Material for this exercise:
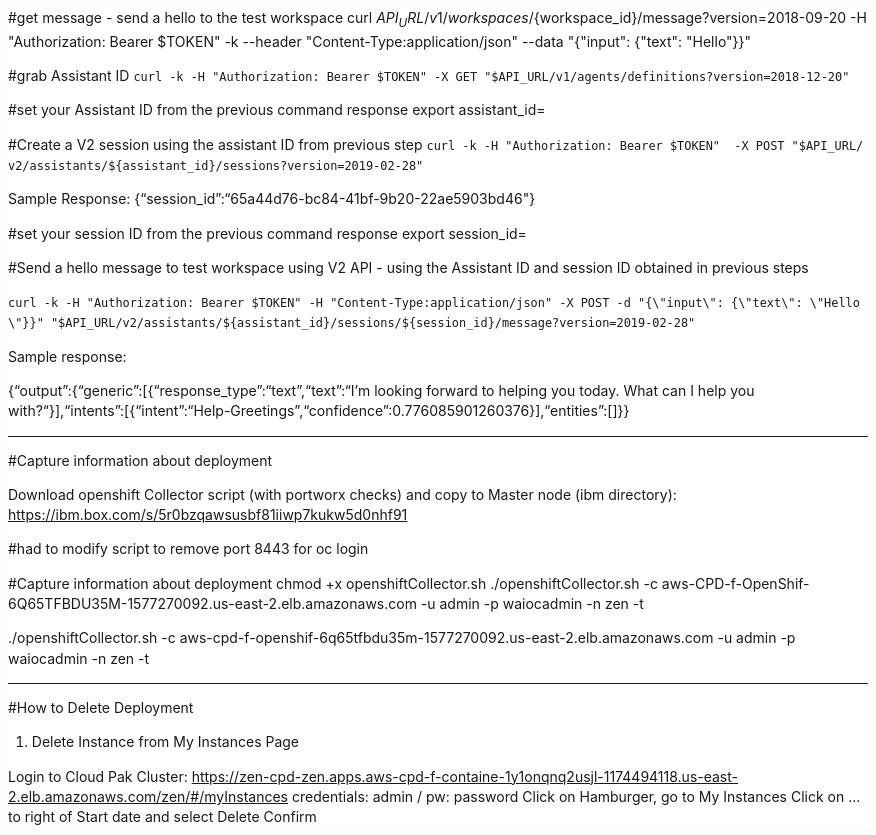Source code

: 
#get message - send a hello to the test workspace
curl $API_URL/v1/workspaces/${workspace_id}/message?version=2018-09-20 -H "Authorization: Bearer $TOKEN" -k --header "Content-Type:application/json" --data "{\"input\": {\"text\": \"Hello\"}}"


#grab Assistant ID
`curl -k -H "Authorization: Bearer $TOKEN" -X GET "$API_URL/v1/agents/definitions?version=2018-12-20"`

#set your Assistant ID from the previous command response
export assistant_id=

#Create a V2 session using the assistant ID from previous step
`curl -k -H "Authorization: Bearer $TOKEN"  -X POST "$API_URL/v2/assistants/${assistant_id}/sessions?version=2019-02-28"`

Sample Response:
{“session_id”:“65a44d76-bc84-41bf-9b20-22ae5903bd46"}

#set your session ID from the previous command response
export session_id=

#Send a hello message to test workspace using V2 API - using the Assistant ID and session ID obtained in previous steps

`curl -k -H "Authorization: Bearer $TOKEN" -H "Content-Type:application/json" -X POST -d "{\"input\": {\"text\": \"Hello\"}}" "$API_URL/v2/assistants/${assistant_id}/sessions/${session_id}/message?version=2019-02-28"`

Sample response:

{“output”:{“generic”:[{“response_type”:“text”,“text”:“I’m looking forward to helping you today. What can I help you with?“}],“intents”:[{“intent”:“Help-Greetings”,“confidence”:0.776085901260376}],“entities”:[]}}

_________________________________________________________

#Capture information about deployment

Download openshift Collector script (with portworx checks) and copy to Master node (ibm directory): https://ibm.box.com/s/5r0bzqawsusbf81iiwp7kukw5d0nhf91

#had to modify script to remove port 8443 for oc login

#Capture information about deployment
chmod +x openshiftCollector.sh
./openshiftCollector.sh -c aws-CPD-f-OpenShif-6Q65TFBDU35M-1577270092.us-east-2.elb.amazonaws.com -u admin -p waiocadmin -n zen -t

./openshiftCollector.sh -c aws-cpd-f-openshif-6q65tfbdu35m-1577270092.us-east-2.elb.amazonaws.com -u admin -p waiocadmin -n zen -t

_________________________________________________________

#How to Delete Deployment 

1. Delete Instance from My Instances Page

Login to Cloud Pak Cluster:  https://zen-cpd-zen.apps.aws-cpd-f-containe-1y1onqnq2usjl-1174494118.us-east-2.elb.amazonaws.com/zen/#/myInstances   credentials:  admin / pw: password
Click on Hamburger, go to My Instances
Click on ... to right of Start date and select Delete
Confirm
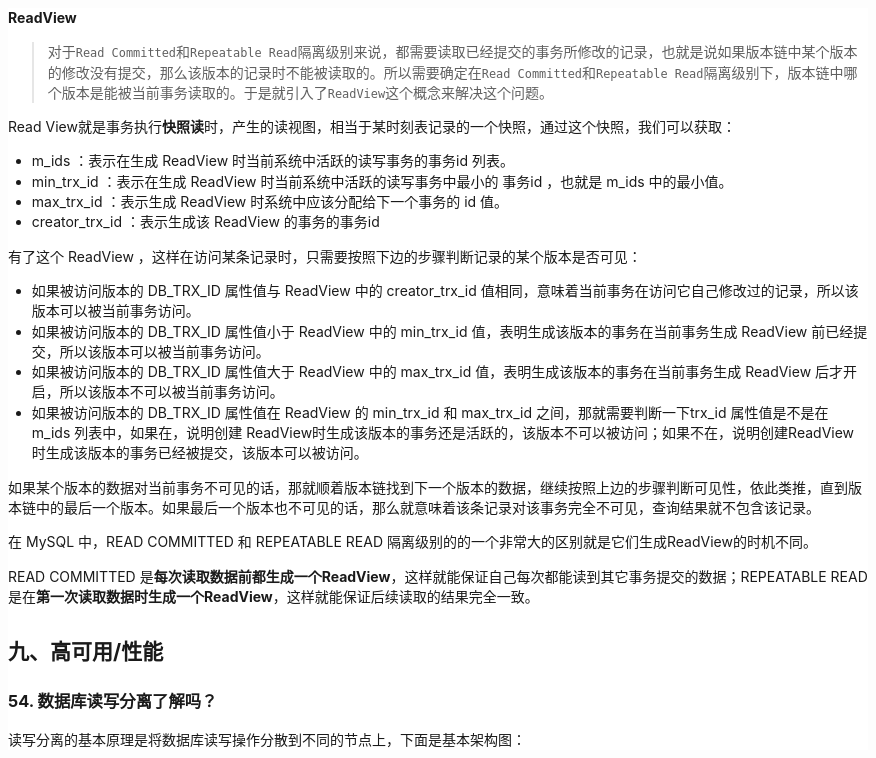 **ReadView**

> 对于`Read Committed`和`Repeatable Read`隔离级别来说，都需要读取已经提交的事务所修改的记录，也就是说如果版本链中某个版本的修改没有提交，那么该版本的记录时不能被读取的。所以需要确定在`Read Committed`和`Repeatable Read`隔离级别下，版本链中哪个版本是能被当前事务读取的。于是就引入了`ReadView`这个概念来解决这个问题。

Read View就是事务执行**快照读**时，产生的读视图，相当于某时刻表记录的一个快照，通过这个快照，我们可以获取：

- m_ids ：表示在生成 ReadView 时当前系统中活跃的读写事务的事务id 列表。
- min_trx_id ：表示在生成 ReadView 时当前系统中活跃的读写事务中最小的 事务id ，也就是 m_ids 中的最小值。
- max_trx_id ：表示生成 ReadView 时系统中应该分配给下一个事务的 id 值。
- creator_trx_id ：表示生成该 ReadView 的事务的事务id

有了这个 ReadView ，这样在访问某条记录时，只需要按照下边的步骤判断记录的某个版本是否可见：

- 如果被访问版本的 DB_TRX_ID 属性值与 ReadView 中的 creator_trx_id 值相同，意味着当前事务在访问它自己修改过的记录，所以该版本可以被当前事务访问。
- 如果被访问版本的 DB_TRX_ID 属性值小于 ReadView 中的 min_trx_id 值，表明生成该版本的事务在当前事务生成 ReadView 前已经提交，所以该版本可以被当前事务访问。
- 如果被访问版本的 DB_TRX_ID 属性值大于 ReadView 中的 max_trx_id 值，表明生成该版本的事务在当前事务生成 ReadView 后才开启，所以该版本不可以被当前事务访问。
- 如果被访问版本的 DB_TRX_ID 属性值在 ReadView 的 min_trx_id 和 max_trx_id 之间，那就需要判断一下trx_id 属性值是不是在 m_ids 列表中，如果在，说明创建 ReadView时生成该版本的事务还是活跃的，该版本不可以被访问；如果不在，说明创建ReadView 时生成该版本的事务已经被提交，该版本可以被访问。

如果某个版本的数据对当前事务不可见的话，那就顺着版本链找到下一个版本的数据，继续按照上边的步骤判断可见性，依此类推，直到版本链中的最后一个版本。如果最后一个版本也不可见的话，那么就意味着该条记录对该事务完全不可见，查询结果就不包含该记录。

在 MySQL 中，READ COMMITTED 和 REPEATABLE READ 隔离级别的的一个非常大的区别就是它们生成ReadView的时机不同。

READ COMMITTED 是**每次读取数据前都生成一个ReadView**，这样就能保证自己每次都能读到其它事务提交的数据；REPEATABLE READ 是在**第一次读取数据时生成一个ReadView**，这样就能保证后续读取的结果完全一致。

## 九、高可用/性能

### 54. 数据库读写分离了解吗？

读写分离的基本原理是将数据库读写操作分散到不同的节点上，下面是基本架构图：
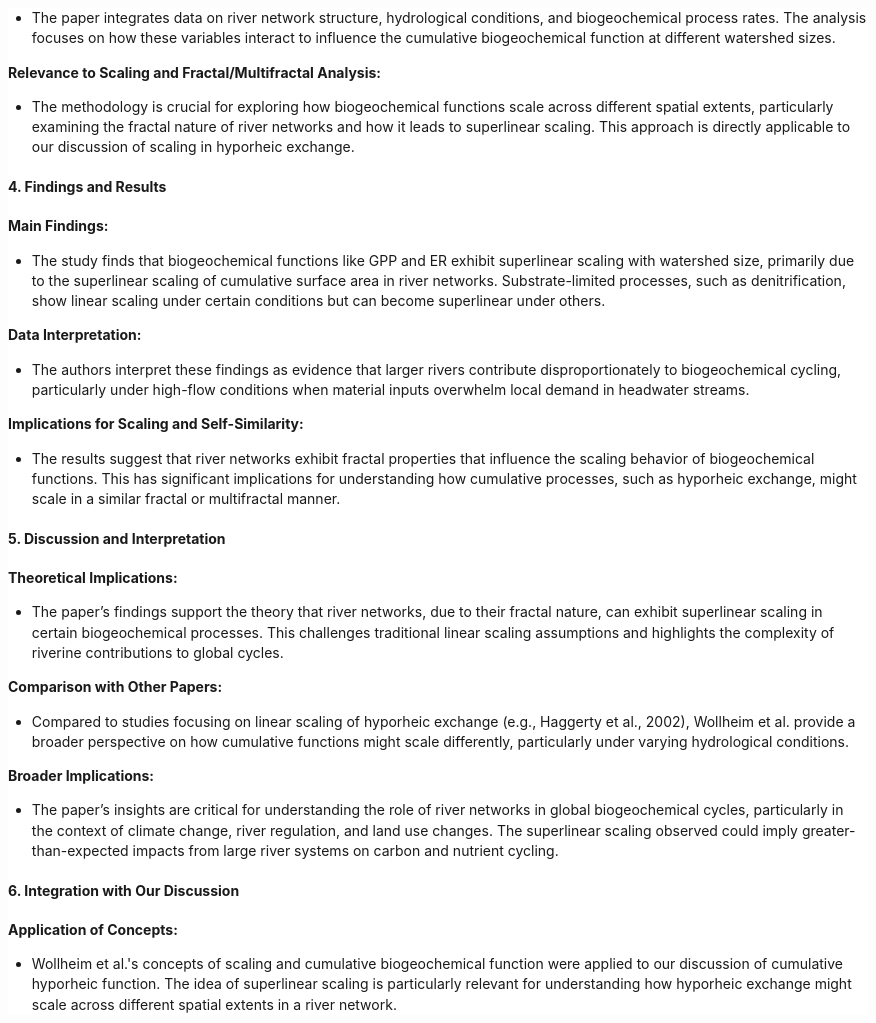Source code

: - The paper integrates data on river network structure, hydrological conditions, and biogeochemical process rates. The analysis focuses on how these variables interact to influence the cumulative biogeochemical function at different watershed sizes.

**Relevance to Scaling and Fractal/Multifractal Analysis:**

- The methodology is crucial for exploring how biogeochemical functions scale across different spatial extents, particularly examining the fractal nature of river networks and how it leads to superlinear scaling. This approach is directly applicable to our discussion of scaling in hyporheic exchange.

#### 4. **Findings and Results**

**Main Findings:**

- The study finds that biogeochemical functions like GPP and ER exhibit superlinear scaling with watershed size, primarily due to the superlinear scaling of cumulative surface area in river networks. Substrate-limited processes, such as denitrification, show linear scaling under certain conditions but can become superlinear under others.

**Data Interpretation:**

- The authors interpret these findings as evidence that larger rivers contribute disproportionately to biogeochemical cycling, particularly under high-flow conditions when material inputs overwhelm local demand in headwater streams.

**Implications for Scaling and Self-Similarity:**

- The results suggest that river networks exhibit fractal properties that influence the scaling behavior of biogeochemical functions. This has significant implications for understanding how cumulative processes, such as hyporheic exchange, might scale in a similar fractal or multifractal manner.

#### 5. **Discussion and Interpretation**

**Theoretical Implications:**

- The paper’s findings support the theory that river networks, due to their fractal nature, can exhibit superlinear scaling in certain biogeochemical processes. This challenges traditional linear scaling assumptions and highlights the complexity of riverine contributions to global cycles.

**Comparison with Other Papers:**

- Compared to studies focusing on linear scaling of hyporheic exchange (e.g., Haggerty et al., 2002), Wollheim et al. provide a broader perspective on how cumulative functions might scale differently, particularly under varying hydrological conditions.

**Broader Implications:**

- The paper’s insights are critical for understanding the role of river networks in global biogeochemical cycles, particularly in the context of climate change, river regulation, and land use changes. The superlinear scaling observed could imply greater-than-expected impacts from large river systems on carbon and nutrient cycling.

#### 6. **Integration with Our Discussion**

**Application of Concepts:**

- Wollheim et al.'s concepts of scaling and cumulative biogeochemical function were applied to our discussion of cumulative hyporheic function. The idea of superlinear scaling is particularly relevant for understanding how hyporheic exchange might scale across different spatial extents in a river network.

Problem to solve: Give every line of the items above, from the start through the line containing "1. Delete Instance from My Instances Page", as a JSON list of strings with one string per line and blank lines omitted. Leave the pictures out of the list.

Solved exercise:
[
  "Source code",
  ": ",
  "#get message - send a hello to the test workspace",
  "curl $API_URL/v1/workspaces/${workspace_id}/message?version=2018-09-20 -H \"Authorization: Bearer $TOKEN\" -k --header \"Content-Type:application/json\" --data \"{\\\"input\\\": {\\\"text\\\": \\\"Hello\\\"}}\"",
  "#grab Assistant ID",
  "`curl -k -H \"Authorization: Bearer $TOKEN\" -X GET \"$API_URL/v1/agents/definitions?version=2018-12-20\"`",
  "#set your Assistant ID from the previous command response",
  "export assistant_id=",
  "#Create a V2 session using the assistant ID from previous step",
  "`curl -k -H \"Authorization: Bearer $TOKEN\"  -X POST \"$API_URL/v2/assistants/${assistant_id}/sessions?version=2019-02-28\"`",
  "Sample Response:",
  "{“session_id”:“65a44d76-bc84-41bf-9b20-22ae5903bd46\"}",
  "#set your session ID from the previous command response",
  "export session_id=",
  "#Send a hello message to test workspace using V2 API - using the Assistant ID and session ID obtained in previous steps",
  "`curl -k -H \"Authorization: Bearer $TOKEN\" -H \"Content-Type:application/json\" -X POST -d \"{\\\"input\\\": {\\\"text\\\": \\\"Hello\\\"}}\" \"$API_URL/v2/assistants/${assistant_id}/sessions/${session_id}/message?version=2019-02-28\"`",
  "Sample response:",
  "{“output”:{“generic”:[{“response_type”:“text”,“text”:“I’m looking forward to helping you today. What can I help you with?“}],“intents”:[{“intent”:“Help-Greetings”,“confidence”:0.776085901260376}],“entities”:[]}}",
  "_________________________________________________________",
  "#Capture information about deployment",
  "Download openshift Collector script (with portworx checks) and copy to Master node (ibm directory): https://ibm.box.com/s/5r0bzqawsusbf81iiwp7kukw5d0nhf91",
  "#had to modify script to remove port 8443 for oc login",
  "#Capture information about deployment",
  "chmod +x openshiftCollector.sh",
  "./openshiftCollector.sh -c aws-CPD-f-OpenShif-6Q65TFBDU35M-1577270092.us-east-2.elb.amazonaws.com -u admin -p waiocadmin -n zen -t",
  "./openshiftCollector.sh -c aws-cpd-f-openshif-6q65tfbdu35m-1577270092.us-east-2.elb.amazonaws.com -u admin -p waiocadmin -n zen -t",
  "_________________________________________________________",
  "#How to Delete Deployment ",
  "1. Delete Instance from My Instances Page"
]